I should also make mention of the fact that I was implored at the beginning of the game to type ABOUT, even if I had played Interactive Fiction before. This is usually code for “This game will use special commands that you should know about before proceeding, or there’s some kind of special knowledge to have before going in”. I was already on the lookout for something like this, since the title had the word Ninja in it. I suspected there might be special combat verbs I’d have to learn.

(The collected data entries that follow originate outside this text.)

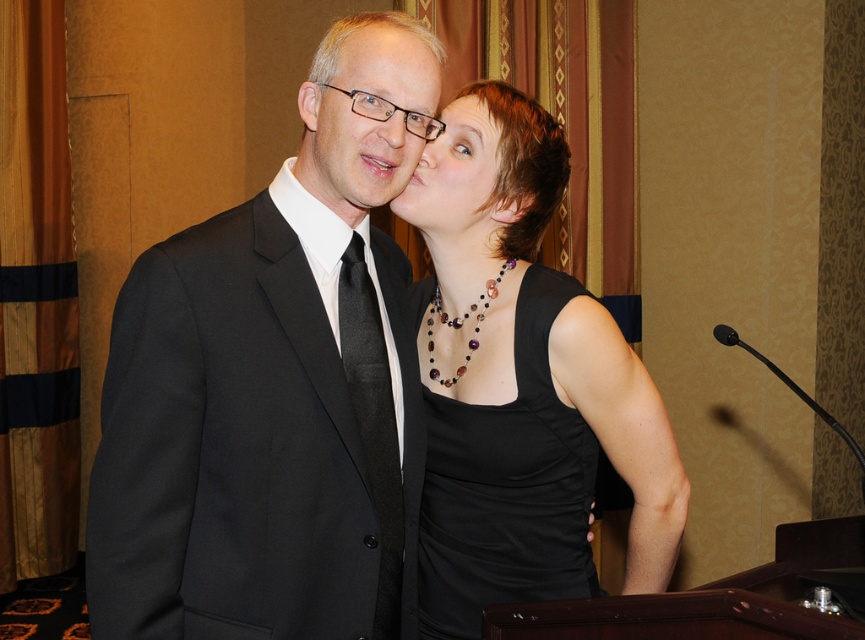
Question: Which of the following is the closest to the observer?

Choices:
 (A) (463, 609)
 (B) (338, 100)

Answer: (B)

Question: Does matte black suit at center have a lesser width compared to black textured tie at left?

Choices:
 (A) no
 (B) yes

Answer: (A)

Question: Can you confirm if black matte suit at center is positioned below matte black dress at center?

Choices:
 (A) yes
 (B) no

Answer: (A)

Question: Among these objects, which one is farthest from the camera?

Choices:
 (A) black textured tie at left
 (B) matte black suit at center

Answer: (A)

Question: Which object is the closest to the matte black dress at center?

Choices:
 (A) black matte tank top at center
 (B) black matte dress at center
 (C) black textured tie at left
 (D) black matte suit at center

Answer: (A)

Question: Is black matte tank top at center smaller than matte black suit at center?

Choices:
 (A) yes
 (B) no

Answer: (B)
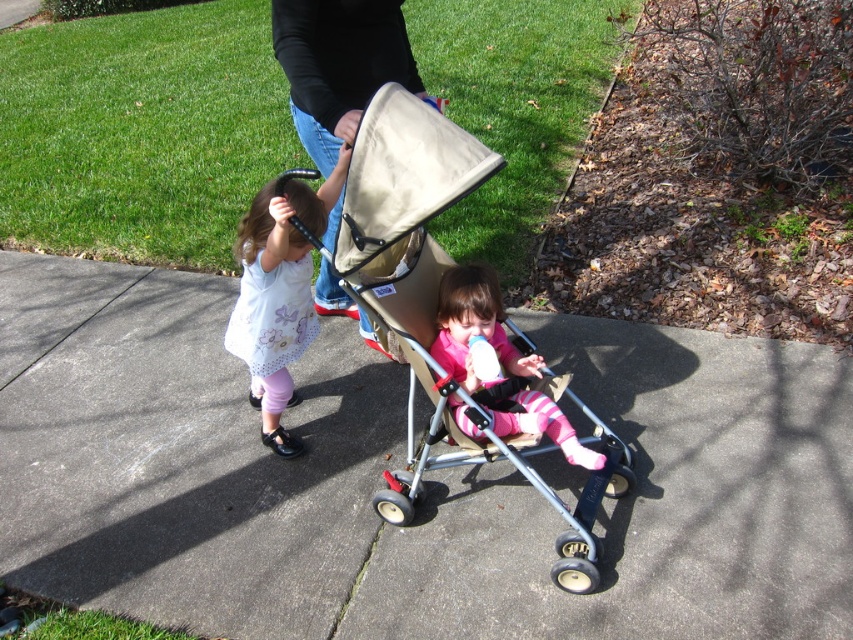
Can you confirm if gray concrete pavement at center is positioned below beige fabric stroller at center?

Yes, gray concrete pavement at center is below beige fabric stroller at center.

Image resolution: width=853 pixels, height=640 pixels. What do you see at coordinates (399, 461) in the screenshot? I see `gray concrete pavement at center` at bounding box center [399, 461].

Is point (624, 512) less distant than point (405, 493)?

No.

I want to click on gray concrete pavement at center, so click(399, 461).

Does gray concrete pavement at center have a larger size compared to white dotted dress at left?

Yes.

What do you see at coordinates (399, 461) in the screenshot? I see `gray concrete pavement at center` at bounding box center [399, 461].

Who is more distant from viewer, (537, 321) or (267, 276)?

The point (537, 321) is more distant.

The image size is (853, 640). In order to click on gray concrete pavement at center in this screenshot , I will do `click(399, 461)`.

Based on the photo, can you confirm if white dotted dress at left is positioned below pink fleece jacket at center?

Actually, white dotted dress at left is above pink fleece jacket at center.

Which of these two, white dotted dress at left or pink fleece jacket at center, stands shorter?

Standing shorter between the two is pink fleece jacket at center.

Is point (289, 230) more distant than point (521, 419)?

No.

This screenshot has height=640, width=853. Identify the location of white dotted dress at left. 277,294.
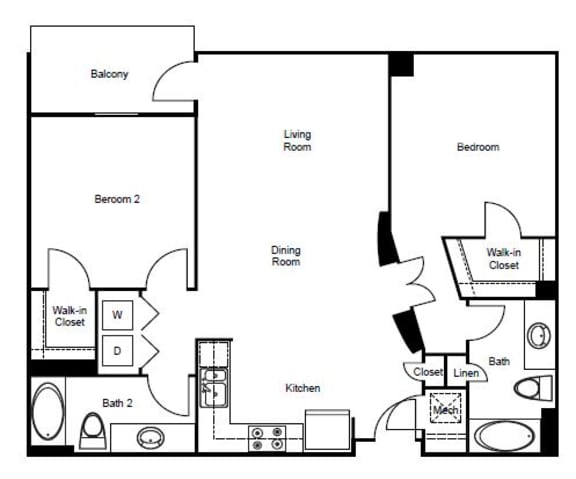
At what (x,y) coordinates should I click in order to perform the action: click on tub. Please return your answer as a coordinate pair (x, y). This screenshot has height=479, width=576. Looking at the image, I should click on (48, 409), (504, 432).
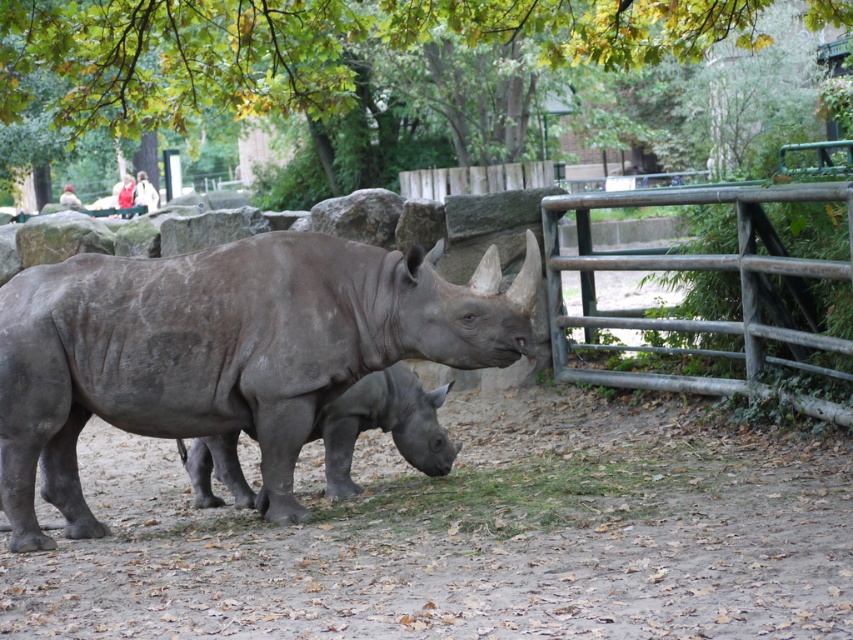
Consider the image. You are a zookeeper standing at the entrance of the enclosure. You need to place a new white cotton jacket at upper left on a bench near the fence. However, you must ensure it doesn t block the view of the gray matte rhino at center. Is the current placement of the jacket possible without blocking the rhino?

The gray matte rhino at center is closer to the viewer than the white cotton jacket at upper left. Since the rhino is in front, placing the jacket behind it won t block the view. Therefore, the jacket can be placed at upper left without obstructing the rhino.

You are standing at the zoo enclosure and want to take a photo of the rhinoceroses. The zoo requires visitors to stay at least 25 feet away from the animals for safety. Is the point at coordinates point (337, 429) safe to stand on?

The distance of point (337, 429) from camera is 26.66 feet, which is more than the required 25 feet. Therefore, it is safe to stand at point (337, 429).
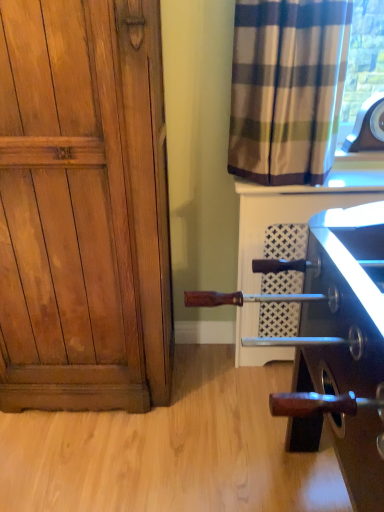
The image size is (384, 512). Identify the location of free space to the right of wooden paneling at left. (221, 408).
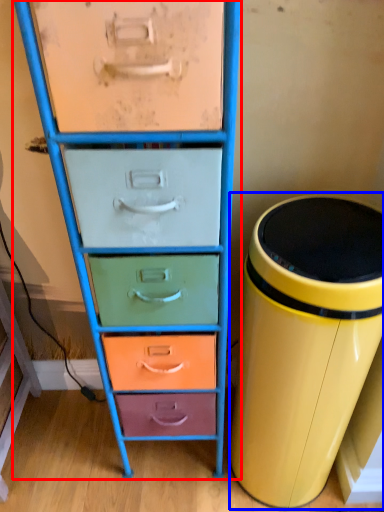
Question: Which point is further to the camera, chest of drawers (highlighted by a red box) or waste container (highlighted by a blue box)?

Choices:
 (A) chest of drawers
 (B) waste container

Answer: (B)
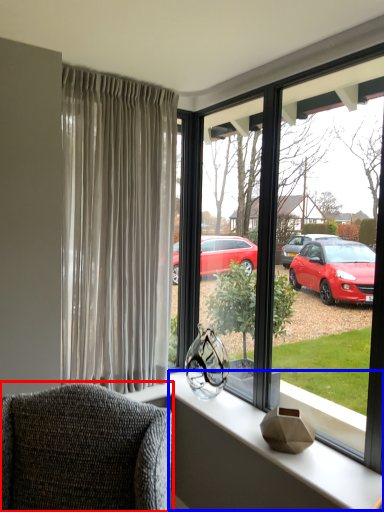
Question: Which point is closer to the camera, chair (highlighted by a red box) or window sill (highlighted by a blue box)?

Choices:
 (A) chair
 (B) window sill

Answer: (A)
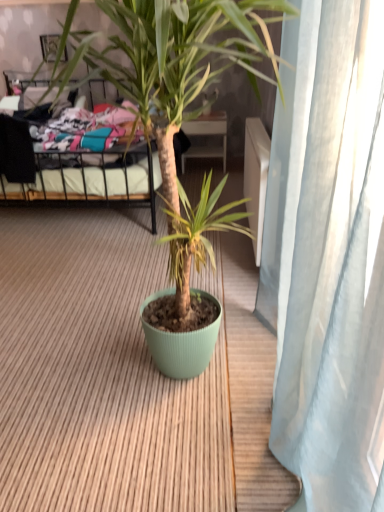
Describe the element at coordinates (49, 46) in the screenshot. I see `matte black picture frame at upper left` at that location.

Image resolution: width=384 pixels, height=512 pixels. What are the coordinates of `matte black picture frame at upper left` in the screenshot? It's located at (49, 46).

You are a GUI agent. You are given a task and a screenshot of the screen. Output one action in this format:
    pyautogui.click(x=<x>, y=<y>)
    Task: Click on the metallic black bed at upper left
    
    Given the screenshot: What is the action you would take?
    87,170

From the image's perspective, would you say matte black picture frame at upper left is positioned over matte green pot at center?

Yes, from the image's perspective, matte black picture frame at upper left is over matte green pot at center.

From a real-world perspective, between matte black picture frame at upper left and matte green pot at center, who is vertically higher?

matte black picture frame at upper left is physically above.

Does matte black picture frame at upper left appear on the right side of matte green pot at center?

No, matte black picture frame at upper left is not to the right of matte green pot at center.

Can you confirm if matte black picture frame at upper left is taller than matte green pot at center?

Incorrect, the height of matte black picture frame at upper left is not larger of that of matte green pot at center.

From the image's perspective, relative to matte black picture frame at upper left, is matte green pot at center above or below?

matte green pot at center is below matte black picture frame at upper left.

Does matte green pot at center appear on the left side of matte black picture frame at upper left?

Incorrect, matte green pot at center is not on the left side of matte black picture frame at upper left.

Between matte green pot at center and matte black picture frame at upper left, which one has smaller size?

With smaller size is matte black picture frame at upper left.

From a real-world perspective, is matte green pot at center positioned above or below metallic black bed at upper left?

In terms of real-world spatial position, matte green pot at center is above metallic black bed at upper left.

From the image's perspective, which one is positioned lower, matte green pot at center or metallic black bed at upper left?

matte green pot at center appears lower in the image.

In the scene shown: Could you tell me if matte green pot at center is facing metallic black bed at upper left?

No, matte green pot at center is not aimed at metallic black bed at upper left.

I want to click on houseplant lying on the right of metallic black bed at upper left, so click(173, 59).

Considering the sizes of objects metallic black bed at upper left and matte green pot at center in the image provided, who is taller, metallic black bed at upper left or matte green pot at center?

With more height is matte green pot at center.

Looking at their sizes, would you say metallic black bed at upper left is wider or thinner than matte green pot at center?

metallic black bed at upper left is wider than matte green pot at center.

From a real-world perspective, is metallic black bed at upper left physically above matte green pot at center?

No, from a real-world perspective, metallic black bed at upper left is not on top of matte green pot at center.

Which is less distant, (13, 192) or (170, 86)?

Instead I was greeted with a very lovely, but lengthy paean to a good friend of the author who died a year ago. Apparently he was an active force in the IF community (meaning he’s made more of a contribution than I presently have (and probably will)), and even though his games were poorly reviewed he was a very special yadda-yadda-yadda.

Look, I completely understand if at the beginning or ending of your game you want to provide a brief dedication or “In Memoriam” to someone, but please don’t con the player into reading a eulogy. No offense, but the sentimentality did not predispose me to forgiving the author any subsequence flaws. And if this friend only wrote IF in BASIC and at less than 2K, I’m not particularly surprised his work was panned.

I give this game a 3. Again, I would have given it higher, but the fact that it completely undermined everything with the computer playing dragon and the floating head seemed to say to me that the author could give a fuck less what I thought about his work. There’s skill here, I just wish the author would apply it to a story or game that mattered.
This is also a nice way to commemorate a dead friend.

Afternote: So, after writing the above, I looked around at other people’s reviews and it seems that I missed the boat completely. It seems the “fort” my character broke into was a “museum” of sorts dedicated to the aforementioned friend. So that dragon was actually a reference to one of his games, as was the bizarre scoring system, as was apparently the whole ninja motif and the lack of coherent story telling or logic.

While this is a nice sentiment, an award winning game (as in, wasn’t this entered in a competition?) Ninja’s Fate is not. As someone who did not recognize any of the clues, and as someone who took the introduction seriously (i.e. that I was a ninja after the idol), this game fails.

The thing about “in-jokes” is that they only apply to a the small crowd that actually gets them. The IF community is small enough as is, without dividing it up into even obscurer sub-groups, and I sincerely hope this game isn’t rewarded by other judges because it’s been dedicated to a dead man. It’s like those terrible country music hits that became popular in the early part of the last decade because they mentioned 9-11.

Unlike the late Paul Allen Panks, I sincerely doubt I’ll ever warrant such a creative tribute and there’s much to me admired by the effort and motives that went into the game. But as an independent work of IF this game is impenetrable. 

1 comment:

  1. Insulting a dead guy's memory, country music, and ninjas... seriously now, not cool.